The Nash strategy for cops and robbers
I found this result surprising the first time I saw it. We've shown that increasing the reward for winning with scissors, instead of encouraging you to pick scissors more often, should actually encourage you to choose rock more often. Intuitively speaking, this is to prevent your opponent from benefitting too much from the super-scissors.The same kind of calculations lead to some remarkable conclusions in modelling real world situations. Consider a simplified game theory model for crime, in which a thief wants to go out robbing if the police won't be patrolling that night, but doesn't want to go thieving if the police will be out and about; meanwhile, the police want to patrol if there'll be a thief out to catch but not otherwise. [Of course, like in Rock-Paper-Scissors, both the police and the thief must choose between their options without knowing what the other will do.] The same kind of calculations as for Rock-Paper-(Scissors/SuperScissors) above show that increasing the punishment for crime (which is like decreasing the reward for making the choice to commit a crime, if you get caught and hence "lose" the game) does not decrease rates of crime, but rather decreases the effort police go to to catch criminals: see the results here (in particular theorems 2 and 3). Similarly, increasing the rewards for catching a thief will decrease the crime rate, despite not increasing the proportion of the time that police spend patrolling.

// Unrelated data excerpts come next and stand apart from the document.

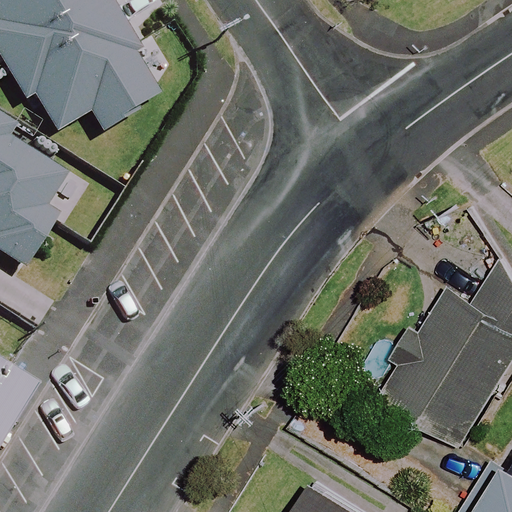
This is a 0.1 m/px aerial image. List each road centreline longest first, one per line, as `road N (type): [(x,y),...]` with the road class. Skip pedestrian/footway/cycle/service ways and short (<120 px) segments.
road 1 (residential): [(109,511),(299,220),(363,149)]
road 2 (residential): [(363,149),(258,0)]
road 3 (residential): [(363,149),(511,56)]
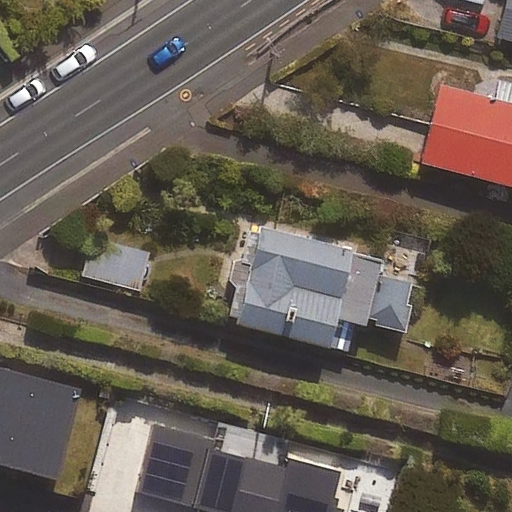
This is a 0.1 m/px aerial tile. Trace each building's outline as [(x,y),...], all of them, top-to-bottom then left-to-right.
[(511,0),(503,0),(494,35),(511,39),(511,0)] [(511,85),(495,81),(490,100),(435,85),(415,160),(511,186),(511,85)] [(374,256),(247,223),(223,268),(229,321),(343,351),(351,318),(396,330),(408,281),(370,271),(374,256)] [(144,251),(87,237),(78,275),(135,288),(144,251)] [(0,463),(45,476),(70,389),(0,369),(0,463)] [(202,438),(151,424),(156,407),(121,398),(102,463),(140,474),(135,491),(183,505),(180,511),(339,511),(349,478),(264,453),(261,463),(200,446),(202,438)]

This sounds insane! To get some intuition for why it can be true, think of changing rewards slowly and people reacting in stages. At first, increasing the reward for catching criminals encourages more patrolling, which makes it more likely that a robber gets caught. But if the police go out too often the robbers, who were willing to accept the old risk of being caught, will no longer go robbing because of the increased risk. At the old Nash equilibrium the risk and rewards were perfectly balanced, and since the jail setences and value of goods to steal haven't changed, the only way them to get balanced again is for the old rate of patrols to come back. So the higher rate of patrolling will die away, because otherwise there will never be robbers out for the police to catch, so they would never get to cash in on the bigger bonuses anyway. The extra pay isn't encouraging to the police to work harder, but it is at least encouraging them to work just as hard despite getting to catch crooks less often.

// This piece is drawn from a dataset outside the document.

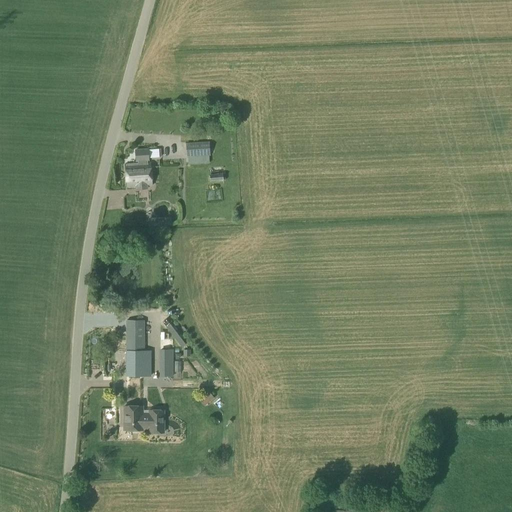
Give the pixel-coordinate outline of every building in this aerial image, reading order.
[(186,157),(210,156),(209,142),(186,144),(186,157)] [(134,162),(144,162),(144,151),(134,151),(134,162)] [(126,176),(152,175),(151,164),(125,165),(126,176)] [(215,174),(215,171),(210,172),(210,175),(209,175),(210,182),(223,181),(222,174),(215,174)] [(152,175),(126,176),(126,187),(136,187),(136,189),(147,189),(147,186),(152,185),(152,175)] [(111,195),(112,215),(127,214),(126,194),(111,195)] [(150,377),(151,351),(144,351),(144,321),(126,321),(125,377),(150,377)] [(160,377),(172,377),(172,350),(160,350),(160,377)] [(204,407),(214,398),(208,391),(198,400),(204,407)] [(221,410),(226,408),(222,401),(218,403),(221,410)] [(145,428),(145,414),(142,414),(142,406),(124,406),(124,430),(142,430),(142,428),(145,428)] [(145,414),(145,428),(149,428),(149,433),(163,433),(163,411),(149,411),(149,414),(145,414)] [(389,500),(381,499),(380,510),(388,511),(389,500)]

As a final point, let me emphasise that this is only a mathematical abstraction, and that what works in the model may not work as well in the real world. Regardless of whether it works in practice or not, pay based on numbers of arrests can lead to resentment among policed communities, who feel exploited and unfairly treated based on financial incentives, as the numerous articles complaining about "Collars for Dollars" show, even if these criticisms might not always be fair. The broader claim of the mathematical model – that increasing the probability of capture (for example by hiring more police) is much more effective at reducing crime than increasing the harshness of punishments – has been supported by evidence in practice, not just the theory.